◆ Problem a:
Reproduce the ClangFormat commit below word for word, from start to end.

◆ Quoted passage:
● ● ● ● ● ● ●

ClangFormat: apply to source, most of intern

Apply clang format as proposed in T53211.

For details on usage and instructions for migrating branches
without conflicts, see:

https://wiki.blender.org/wiki/Tools/ClangFormat

1 files changed, 121 insertions, 88 deletions

diff --git a/intern/cycles/kernel/closure/volume.h b/intern/cycles/kernel/closure/volume.h
index 872d06c936a..473bc0e8a82 100644
--- a/intern/cycles/kernel/closure/volume.h
+++ b/intern/cycles/kernel/closure/volume.h
@@ -23,21 +23,21 @@ CCL_NAMESPACE_BEGIN
 
 ccl_device void volume_extinction_setup(ShaderData *sd, float3 weight)

● ● ● ● ● ● ●

◆ Given records:
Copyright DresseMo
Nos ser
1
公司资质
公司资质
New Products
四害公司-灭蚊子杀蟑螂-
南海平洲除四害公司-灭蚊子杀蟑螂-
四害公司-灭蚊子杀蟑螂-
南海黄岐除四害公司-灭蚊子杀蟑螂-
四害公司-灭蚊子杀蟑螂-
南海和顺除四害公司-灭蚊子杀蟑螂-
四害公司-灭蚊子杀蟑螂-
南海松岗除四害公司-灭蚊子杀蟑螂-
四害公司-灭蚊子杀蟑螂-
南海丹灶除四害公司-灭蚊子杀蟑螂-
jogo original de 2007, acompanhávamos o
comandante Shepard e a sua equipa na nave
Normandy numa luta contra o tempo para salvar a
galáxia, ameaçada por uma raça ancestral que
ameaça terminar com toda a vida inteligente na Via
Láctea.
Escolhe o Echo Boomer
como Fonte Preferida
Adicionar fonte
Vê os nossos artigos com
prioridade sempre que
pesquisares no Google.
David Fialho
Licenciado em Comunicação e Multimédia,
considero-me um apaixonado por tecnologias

● ● ● ● ● ● ●

◆ Problem b:
Arrange the lines of the records as a numbered list, leaving out blank lines. Start at the first line of the records and stop at the line holding "comandante Shepard e a sua equipa na nave", including both.

◆ Answer area a:
ClangFormat: apply to source, most of intern

Apply clang format as proposed in T53211.

For details on usage and instructions for migrating branches
without conflicts, see:

https://wiki.blender.org/wiki/Tools/ClangFormat

1 files changed, 121 insertions, 88 deletions

diff --git a/intern/cycles/kernel/closure/volume.h b/intern/cycles/kernel/closure/volume.h
index 872d06c936a..473bc0e8a82 100644
--- a/intern/cycles/kernel/closure/volume.h
+++ b/intern/cycles/kernel/closure/volume.h
@@ -23,21 +23,21 @@ CCL_NAMESPACE_BEGIN
 
 ccl_device void volume_extinction_setup(ShaderData *sd, float3 weight)

◆ Answer area b:
1. Copyright DresseMo
2. Nos ser
3. 1
4. 公司资质
5. 公司资质
6. New Products
7. 四害公司-灭蚊子杀蟑螂-
8. 南海平洲除四害公司-灭蚊子杀蟑螂-
9. 四害公司-灭蚊子杀蟑螂-
10. 南海黄岐除四害公司-灭蚊子杀蟑螂-
11. 四害公司-灭蚊子杀蟑螂-
12. 南海和顺除四害公司-灭蚊子杀蟑螂-
13. 四害公司-灭蚊子杀蟑螂-
14. 南海松岗除四害公司-灭蚊子杀蟑螂-
15. 四害公司-灭蚊子杀蟑螂-
16. 南海丹灶除四害公司-灭蚊子杀蟑螂-
17. jogo original de 2007, acompanhávamos o
18. comandante Shepard e a sua equipa na nave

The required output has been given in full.